BRIEF:
Which lines of the data below hold "depth"? Copy each of them.

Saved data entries
----------
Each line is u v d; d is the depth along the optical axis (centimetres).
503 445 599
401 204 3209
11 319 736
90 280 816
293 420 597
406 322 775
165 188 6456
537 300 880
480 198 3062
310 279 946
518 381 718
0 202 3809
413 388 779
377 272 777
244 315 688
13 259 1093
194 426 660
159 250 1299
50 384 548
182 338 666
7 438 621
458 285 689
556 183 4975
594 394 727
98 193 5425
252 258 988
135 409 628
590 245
----------
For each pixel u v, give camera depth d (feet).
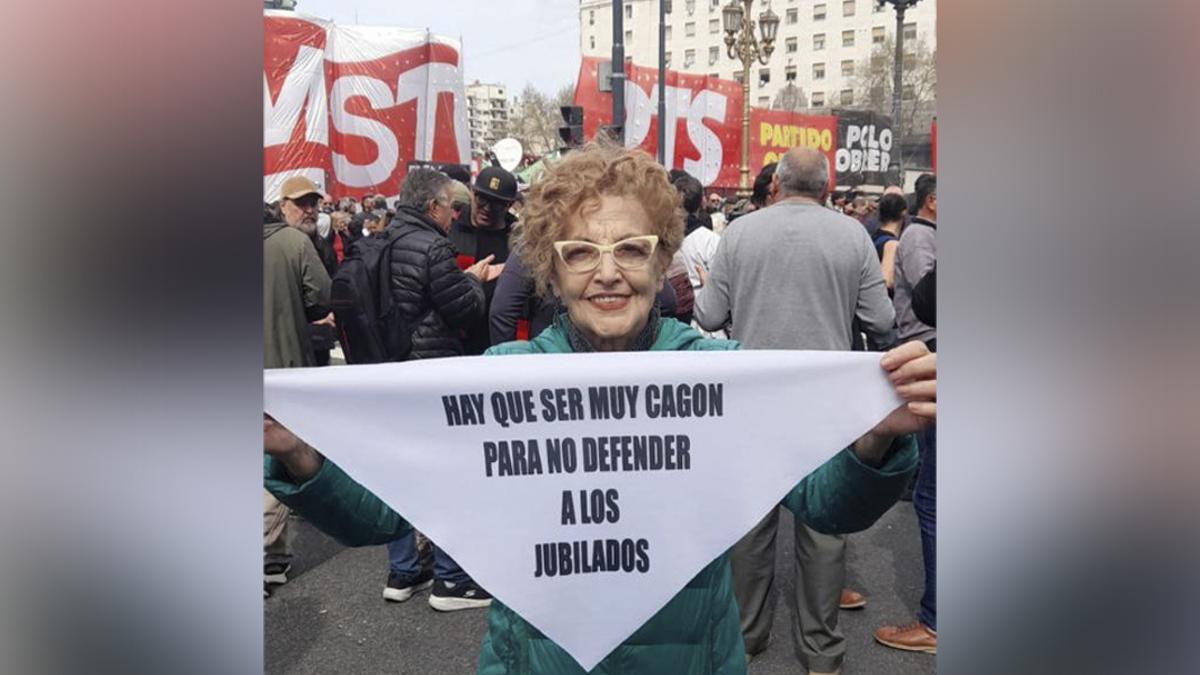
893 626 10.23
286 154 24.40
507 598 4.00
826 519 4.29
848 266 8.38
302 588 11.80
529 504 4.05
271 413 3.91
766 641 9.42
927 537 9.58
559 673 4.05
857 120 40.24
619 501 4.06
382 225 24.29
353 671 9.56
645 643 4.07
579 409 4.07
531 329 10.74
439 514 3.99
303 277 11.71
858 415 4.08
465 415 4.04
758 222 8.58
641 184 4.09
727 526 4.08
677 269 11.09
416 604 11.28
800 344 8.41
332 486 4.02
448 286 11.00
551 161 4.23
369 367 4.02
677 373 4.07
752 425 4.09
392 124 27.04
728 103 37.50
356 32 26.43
----------
RESPONSE TO THIS EXERCISE:
Each line is u v d; d is the depth along the optical axis (centimetres).
For each pixel u v, give camera depth d (feet).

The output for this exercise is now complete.